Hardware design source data
........
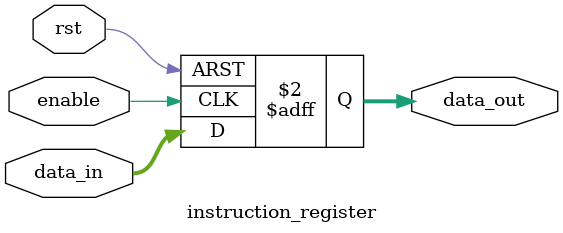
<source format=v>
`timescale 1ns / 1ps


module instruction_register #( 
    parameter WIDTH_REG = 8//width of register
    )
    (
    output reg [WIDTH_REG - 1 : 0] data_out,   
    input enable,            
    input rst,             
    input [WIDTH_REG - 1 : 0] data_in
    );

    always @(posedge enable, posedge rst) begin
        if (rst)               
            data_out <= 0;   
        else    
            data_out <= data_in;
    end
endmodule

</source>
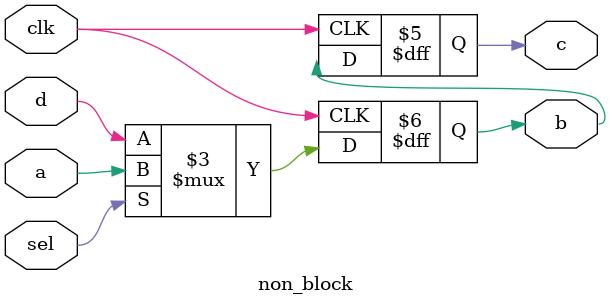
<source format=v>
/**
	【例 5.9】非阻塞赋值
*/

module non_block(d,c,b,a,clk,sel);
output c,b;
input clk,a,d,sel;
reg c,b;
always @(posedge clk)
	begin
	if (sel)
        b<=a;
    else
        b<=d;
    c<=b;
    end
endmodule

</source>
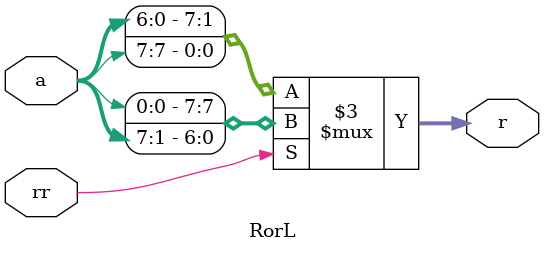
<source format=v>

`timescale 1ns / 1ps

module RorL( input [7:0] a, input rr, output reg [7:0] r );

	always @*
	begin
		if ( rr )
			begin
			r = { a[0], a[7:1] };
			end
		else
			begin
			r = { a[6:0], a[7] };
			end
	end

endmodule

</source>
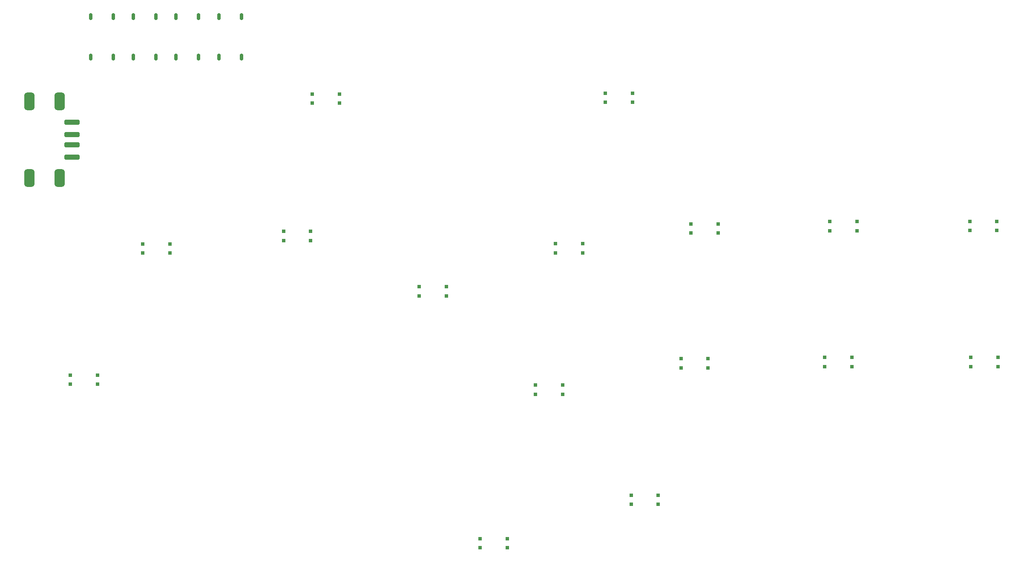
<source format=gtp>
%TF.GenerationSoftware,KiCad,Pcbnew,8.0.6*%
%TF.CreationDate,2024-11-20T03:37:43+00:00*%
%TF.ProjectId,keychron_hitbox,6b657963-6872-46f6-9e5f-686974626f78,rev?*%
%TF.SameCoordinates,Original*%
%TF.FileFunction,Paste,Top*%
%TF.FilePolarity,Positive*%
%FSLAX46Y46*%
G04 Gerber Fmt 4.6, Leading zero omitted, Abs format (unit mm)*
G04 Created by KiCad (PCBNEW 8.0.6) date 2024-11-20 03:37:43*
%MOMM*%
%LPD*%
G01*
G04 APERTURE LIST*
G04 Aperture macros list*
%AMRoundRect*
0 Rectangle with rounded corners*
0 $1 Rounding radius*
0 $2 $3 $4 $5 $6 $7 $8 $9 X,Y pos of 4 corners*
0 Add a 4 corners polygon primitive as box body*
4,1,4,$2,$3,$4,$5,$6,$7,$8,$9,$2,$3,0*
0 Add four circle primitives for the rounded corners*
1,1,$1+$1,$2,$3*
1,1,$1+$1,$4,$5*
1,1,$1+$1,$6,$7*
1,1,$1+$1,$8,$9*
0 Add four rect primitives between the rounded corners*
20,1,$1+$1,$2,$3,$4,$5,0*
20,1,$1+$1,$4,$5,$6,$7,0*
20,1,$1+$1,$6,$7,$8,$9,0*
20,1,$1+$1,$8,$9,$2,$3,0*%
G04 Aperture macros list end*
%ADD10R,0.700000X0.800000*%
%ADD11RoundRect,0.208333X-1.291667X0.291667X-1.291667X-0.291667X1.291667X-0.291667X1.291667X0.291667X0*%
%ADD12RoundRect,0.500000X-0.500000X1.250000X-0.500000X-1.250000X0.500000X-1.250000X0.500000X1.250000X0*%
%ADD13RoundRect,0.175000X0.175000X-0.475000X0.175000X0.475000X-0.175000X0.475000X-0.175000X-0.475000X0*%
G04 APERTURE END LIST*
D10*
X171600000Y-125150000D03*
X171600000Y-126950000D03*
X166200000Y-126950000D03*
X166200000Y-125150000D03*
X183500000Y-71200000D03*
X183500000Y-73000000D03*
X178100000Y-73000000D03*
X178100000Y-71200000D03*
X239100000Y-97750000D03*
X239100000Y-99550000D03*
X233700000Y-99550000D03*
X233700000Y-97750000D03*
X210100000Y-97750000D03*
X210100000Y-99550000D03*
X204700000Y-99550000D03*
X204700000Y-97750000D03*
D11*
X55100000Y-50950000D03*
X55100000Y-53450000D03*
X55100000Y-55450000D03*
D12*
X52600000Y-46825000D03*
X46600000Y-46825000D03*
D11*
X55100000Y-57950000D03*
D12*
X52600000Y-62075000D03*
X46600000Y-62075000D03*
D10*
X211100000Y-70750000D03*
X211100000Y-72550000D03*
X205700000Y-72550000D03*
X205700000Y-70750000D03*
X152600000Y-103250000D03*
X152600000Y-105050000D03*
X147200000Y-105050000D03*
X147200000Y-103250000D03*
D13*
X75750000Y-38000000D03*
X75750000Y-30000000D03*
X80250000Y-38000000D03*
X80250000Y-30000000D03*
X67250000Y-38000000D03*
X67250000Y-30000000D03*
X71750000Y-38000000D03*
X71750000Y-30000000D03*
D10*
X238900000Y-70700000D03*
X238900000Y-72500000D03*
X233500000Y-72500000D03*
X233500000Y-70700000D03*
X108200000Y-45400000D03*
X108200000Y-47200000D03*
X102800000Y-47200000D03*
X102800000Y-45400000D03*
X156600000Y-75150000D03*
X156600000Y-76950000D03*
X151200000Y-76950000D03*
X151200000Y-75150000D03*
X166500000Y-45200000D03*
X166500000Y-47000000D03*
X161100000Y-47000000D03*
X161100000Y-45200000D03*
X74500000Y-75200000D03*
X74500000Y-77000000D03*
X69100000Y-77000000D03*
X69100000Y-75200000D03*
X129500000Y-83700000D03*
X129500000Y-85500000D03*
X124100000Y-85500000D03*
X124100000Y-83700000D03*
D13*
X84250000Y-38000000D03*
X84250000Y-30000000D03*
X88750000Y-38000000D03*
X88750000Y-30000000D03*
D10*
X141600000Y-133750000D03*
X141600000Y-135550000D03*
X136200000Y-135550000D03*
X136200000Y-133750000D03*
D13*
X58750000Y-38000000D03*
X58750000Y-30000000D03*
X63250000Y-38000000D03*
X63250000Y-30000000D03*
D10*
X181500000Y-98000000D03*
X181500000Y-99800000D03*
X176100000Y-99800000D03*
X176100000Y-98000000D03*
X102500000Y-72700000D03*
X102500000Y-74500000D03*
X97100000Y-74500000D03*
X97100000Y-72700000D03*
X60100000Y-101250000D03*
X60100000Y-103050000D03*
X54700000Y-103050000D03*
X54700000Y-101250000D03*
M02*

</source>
........
◆ **TASK TO CARRY OUT**:
Print each entry above verbatim, pictures left out.

◆ **SOLUTION TO THE EXERCISE**:
<source format=v>
`timescale 1ns / 1ps


module instruction_register #( 
    parameter WIDTH_REG = 8//width of register
    )
    (
    output reg [WIDTH_REG - 1 : 0] data_out,   
    input enable,            
    input rst,             
    input [WIDTH_REG - 1 : 0] data_in
    );

    always @(posedge enable, posedge rst) begin
        if (rst)               
            data_out <= 0;   
        else    
            data_out <= data_in;
    end
endmodule

</source>
<source format=v>
/**
	【例 5.9】非阻塞赋值
*/

module non_block(d,c,b,a,clk,sel);
output c,b;
input clk,a,d,sel;
reg c,b;
always @(posedge clk)
	begin
	if (sel)
        b<=a;
    else
        b<=d;
    c<=b;
    end
endmodule

</source>
<source format=v>

`timescale 1ns / 1ps

module RorL( input [7:0] a, input rr, output reg [7:0] r );

	always @*
	begin
		if ( rr )
			begin
			r = { a[0], a[7:1] };
			end
		else
			begin
			r = { a[6:0], a[7] };
			end
	end

endmodule

</source>
<source format=gtp>
%TF.GenerationSoftware,KiCad,Pcbnew,8.0.6*%
%TF.CreationDate,2024-11-20T03:37:43+00:00*%
%TF.ProjectId,keychron_hitbox,6b657963-6872-46f6-9e5f-686974626f78,rev?*%
%TF.SameCoordinates,Original*%
%TF.FileFunction,Paste,Top*%
%TF.FilePolarity,Positive*%
%FSLAX46Y46*%
G04 Gerber Fmt 4.6, Leading zero omitted, Abs format (unit mm)*
G04 Created by KiCad (PCBNEW 8.0.6) date 2024-11-20 03:37:43*
%MOMM*%
%LPD*%
G01*
G04 APERTURE LIST*
G04 Aperture macros list*
%AMRoundRect*
0 Rectangle with rounded corners*
0 $1 Rounding radius*
0 $2 $3 $4 $5 $6 $7 $8 $9 X,Y pos of 4 corners*
0 Add a 4 corners polygon primitive as box body*
4,1,4,$2,$3,$4,$5,$6,$7,$8,$9,$2,$3,0*
0 Add four circle primitives for the rounded corners*
1,1,$1+$1,$2,$3*
1,1,$1+$1,$4,$5*
1,1,$1+$1,$6,$7*
1,1,$1+$1,$8,$9*
0 Add four rect primitives between the rounded corners*
20,1,$1+$1,$2,$3,$4,$5,0*
20,1,$1+$1,$4,$5,$6,$7,0*
20,1,$1+$1,$6,$7,$8,$9,0*
20,1,$1+$1,$8,$9,$2,$3,0*%
G04 Aperture macros list end*
%ADD10R,0.700000X0.800000*%
%ADD11RoundRect,0.208333X-1.291667X0.291667X-1.291667X-0.291667X1.291667X-0.291667X1.291667X0.291667X0*%
%ADD12RoundRect,0.500000X-0.500000X1.250000X-0.500000X-1.250000X0.500000X-1.250000X0.500000X1.250000X0*%
%ADD13RoundRect,0.175000X0.175000X-0.475000X0.175000X0.475000X-0.175000X0.475000X-0.175000X-0.475000X0*%
G04 APERTURE END LIST*
D10*
X171600000Y-125150000D03*
X171600000Y-126950000D03*
X166200000Y-126950000D03*
X166200000Y-125150000D03*
X183500000Y-71200000D03*
X183500000Y-73000000D03*
X178100000Y-73000000D03*
X178100000Y-71200000D03*
X239100000Y-97750000D03*
X239100000Y-99550000D03*
X233700000Y-99550000D03*
X233700000Y-97750000D03*
X210100000Y-97750000D03*
X210100000Y-99550000D03*
X204700000Y-99550000D03*
X204700000Y-97750000D03*
D11*
X55100000Y-50950000D03*
X55100000Y-53450000D03*
X55100000Y-55450000D03*
D12*
X52600000Y-46825000D03*
X46600000Y-46825000D03*
D11*
X55100000Y-57950000D03*
D12*
X52600000Y-62075000D03*
X46600000Y-62075000D03*
D10*
X211100000Y-70750000D03*
X211100000Y-72550000D03*
X205700000Y-72550000D03*
X205700000Y-70750000D03*
X152600000Y-103250000D03*
X152600000Y-105050000D03*
X147200000Y-105050000D03*
X147200000Y-103250000D03*
D13*
X75750000Y-38000000D03*
X75750000Y-30000000D03*
X80250000Y-38000000D03*
X80250000Y-30000000D03*
X67250000Y-38000000D03*
X67250000Y-30000000D03*
X71750000Y-38000000D03*
X71750000Y-30000000D03*
D10*
X238900000Y-70700000D03*
X238900000Y-72500000D03*
X233500000Y-72500000D03*
X233500000Y-70700000D03*
X108200000Y-45400000D03*
X108200000Y-47200000D03*
X102800000Y-47200000D03*
X102800000Y-45400000D03*
X156600000Y-75150000D03*
X156600000Y-76950000D03*
X151200000Y-76950000D03*
X151200000Y-75150000D03*
X166500000Y-45200000D03*
X166500000Y-47000000D03*
X161100000Y-47000000D03*
X161100000Y-45200000D03*
X74500000Y-75200000D03*
X74500000Y-77000000D03*
X69100000Y-77000000D03*
X69100000Y-75200000D03*
X129500000Y-83700000D03*
X129500000Y-85500000D03*
X124100000Y-85500000D03*
X124100000Y-83700000D03*
D13*
X84250000Y-38000000D03*
X84250000Y-30000000D03*
X88750000Y-38000000D03*
X88750000Y-30000000D03*
D10*
X141600000Y-133750000D03*
X141600000Y-135550000D03*
X136200000Y-135550000D03*
X136200000Y-133750000D03*
D13*
X58750000Y-38000000D03*
X58750000Y-30000000D03*
X63250000Y-38000000D03*
X63250000Y-30000000D03*
D10*
X181500000Y-98000000D03*
X181500000Y-99800000D03*
X176100000Y-99800000D03*
X176100000Y-98000000D03*
X102500000Y-72700000D03*
X102500000Y-74500000D03*
X97100000Y-74500000D03*
X97100000Y-72700000D03*
X60100000Y-101250000D03*
X60100000Y-103050000D03*
X54700000Y-103050000D03*
X54700000Y-101250000D03*
M02*

</source>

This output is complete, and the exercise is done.